The individual is the container of a range of dispositions and unique attributes which are held within and this self-contained individual is the product of dynamics both inside and outside. Define this.
- Inside: in the form of biological inheritance and unique dispositions (personalities, traits, tendencies)
- Outside: in the form of the environment, culture and mechanisms of reward and punishment -the old “nature-nurture debate”
What is the relationship between individual and society? two contrary views.
- one takes the individual as passive, that is the outcome, or the victim of forces labelled as socialisation, conformity, obedience, rule-following
- the second, as in humanistic views, takes the individual as the active source of action, a creature who has individual needs, tastes, wishes and who can make choices and decisions impelled by inner states.

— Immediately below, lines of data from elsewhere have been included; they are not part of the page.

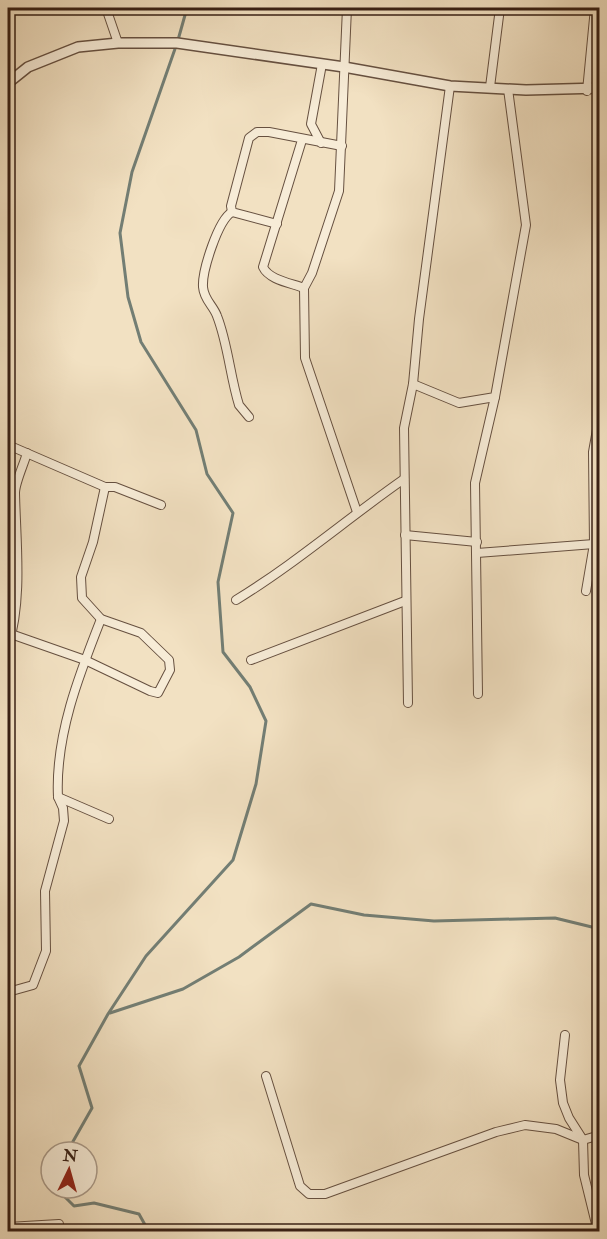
<svg xmlns="http://www.w3.org/2000/svg" width="607" height="1239" font-family="'IM FELL Double Pica',serif">
	<style>
		.lines { fill: none; stroke-linecap: round; stroke-linejoin: round }
		.stream { stroke: #737e74; stroke-width: 3 }
		.minor-casing { stroke: #665040; stroke-width: 10 }
		.tertiary-casing { stroke: #665040; stroke-width: 12 }
		.minor { stroke: #f7ecd7; stroke-width: 8 }
		.tertiary { stroke: #f7ecd7; stroke-width: 9 }
	</style>
	<rect width="100%" height="100%" fill="#f2e1c2"/>
	<filter id="stains"><feTurbulence type="fractalNoise" baseFrequency=".00333" numOctaves="4"/><feColorMatrix values="0 0 0 0 .2 0 0 0 0 .09 0 0 0 0 .02 0 0 0 .5 -.17"/></filter>
	<radialGradient id="worn" r=".72"><stop offset=".6" stop-color="#630" stop-opacity="0"/><stop offset="1" stop-color="#630" stop-opacity=".3"/></radialGradient>
	<g class="lines">
		<g class="stream">
			<path d="M 178,40 L 187,8"/>
			<path d="M 110,1013 L 183,989 L 239,957 L 311,904 L 364,915 L 434,921 L 555,918 L 600,929"/>
			<path d="M 67,1152 L 92,1108 L 79,1066 L 108,1014 L 146,956 L 233,860 L 256,784 L 266,721 L 250,687 L 223,652 L 218,582 L 233,513 L 207,474 L 196,430 L 141,342 L 128,297 L 120,233 L 132,172 L 176,46"/>
			<path d="M 59,1188 L 59,1191 L 74,1206 L 94,1203 L 139,1214 L 149,1232"/>
		</g>
		<g class="minor-casing">
			<g id="minor">
				<path d="M 106,8 L 118,43"/>
				<path d="M 347,8 L 339,191 L 312,273 L 304,288 L 305,358 L 357,512"/>
				<path d="M 490,87 L 500,8"/>
				<path d="M 587,91 L 595,8"/>
				<path d="M 302,140 L 263,267 C 269,280 291,283 304,288"/>
				<path d="M 321,143 L 311,124 L 322,64"/>
				<path d="M 232,212 C 218,220 202,271 203,287 C 204,300 213,305 217,316 C 228,344 230,376 239,405 L 249,417"/>
				<path d="M 277,224 L 232,212 L 231,206 L 249,138 L 257,132 L 269,132 L 342,146"/>
				<path d="M 600,358 L 600,386"/>
				<path d="M 413,384 L 459,403 L 495,397 L 526,225 L 508,89"/>
				<path d="M 8,445 L 105,487 L 115,487 L 161,505"/>
				<path d="M 405,535 L 477,542"/>
				<path d="M 477,553 L 594,544"/>
				<path d="M 586,591 L 594,544 L 593,452 L 600,413"/>
				<path d="M 236,600 C 295,564 348,518 404,479"/>
				<path d="M 101,619 C 79,675 55,736 58,797 L 109,819"/>
				<path d="M 8,633 L 85,660 L 150,691 L 158,693 L 170,670 L 169,660 L 141,633 L 101,619 L 82,598 L 81,577 L 93,542 L 105,487"/>
				<path d="M 8,647 C 23,598 16,543 15,493 C 15,483 24,464 27,453"/>
				<path d="M 251,660 L 405,601"/>
				<path d="M 478,694 L 475,483 L 495,397"/>
				<path d="M 408,703 L 404,428 L 413,384 L 419,319 L 450,86"/>
				<path d="M 8,992 L 33,985 L 46,951 L 45,891 L 64,821 L 63,808 L 58,797"/>
				<path d="M 565,1035 L 560,1080 L 563,1103 L 569,1118 L 583,1140 L 584,1175 L 598,1232"/>
				<path d="M 266,1076 L 300,1186 L 309,1194 L 325,1194 L 496,1132 L 525,1125 L 556,1129 L 583,1140 L 600,1135"/>
				<path d="M 8,1227 L 59,1224"/>
			</g>
		</g>
		<g class="tertiary-casing">
			<path id="tertiary" d="M 8,83 L 28,67 L 78,47 L 118,43 L 177,43 L 344,67 L 450,86 L 526,90 L 600,88"/>
		</g>
		<use href="#minor" class="minor"/>
		<use href="#tertiary" class="tertiary"/>
	</g>
	<rect width="607" height="1239" fill="none" stroke="#f2e1c2" stroke-width="30"/>
	<rect x="9" y="9" width="589" height="1221" fill="none" stroke="#371f14" stroke-width="3"/>
	<rect x="15" y="15" width="577" height="1209" fill="none" stroke="#371f14" stroke-width="1.5"/>
	<g transform="translate(69 1170) rotate(5)"><circle r="28" fill="#f7ecd7" stroke="#aa9a89" stroke-width="1.5"/>
	<path d="M0-4.5L10 22L0 15L-10 22Z" fill="#8f2418"/>
	<text y="-9" font-size="16" font-weight="bold" text-anchor="middle" fill="#371f14">N</text>
	</g>
	<rect width="100%" height="100%" filter="url(#stains)"/>
	<rect width="100%" height="100%" fill="url(#worn)"/>
</svg>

What is individual-social dualism?
this view sees both individual and society as separate entities, in a rather antagonistic relationship, opposed to each other.
If individual-social dualism is correct, then the task of liberation psychology would be what?
a) throw off the shackles of society
b) extend the choices and liberties of individuals
c) increase the search for our “authentic” inner selves
For emancipation to be possible people need what?
- alternatives
- other social values
- new ideals images of a better social order
Define servitude
lack of freedom, state of subjection
Define immanent critique
Marxist, critical focus on possible, feasible, better futures based on current conditions of possibility and which includes the specification of the agents of transfiguration
What are the two tales of modernity?
- one which sees enlightment, discovery, science, technology, the amelioration of human suffering and above all progress and hope.
- the other is much darker take of the rise of racism, colonialism, western imperialism, new forms of economic exploitation in capitalism, the continued subjugation of women and a substantial increase in large-scale wars and genocide, while torture continues unabated in many countries.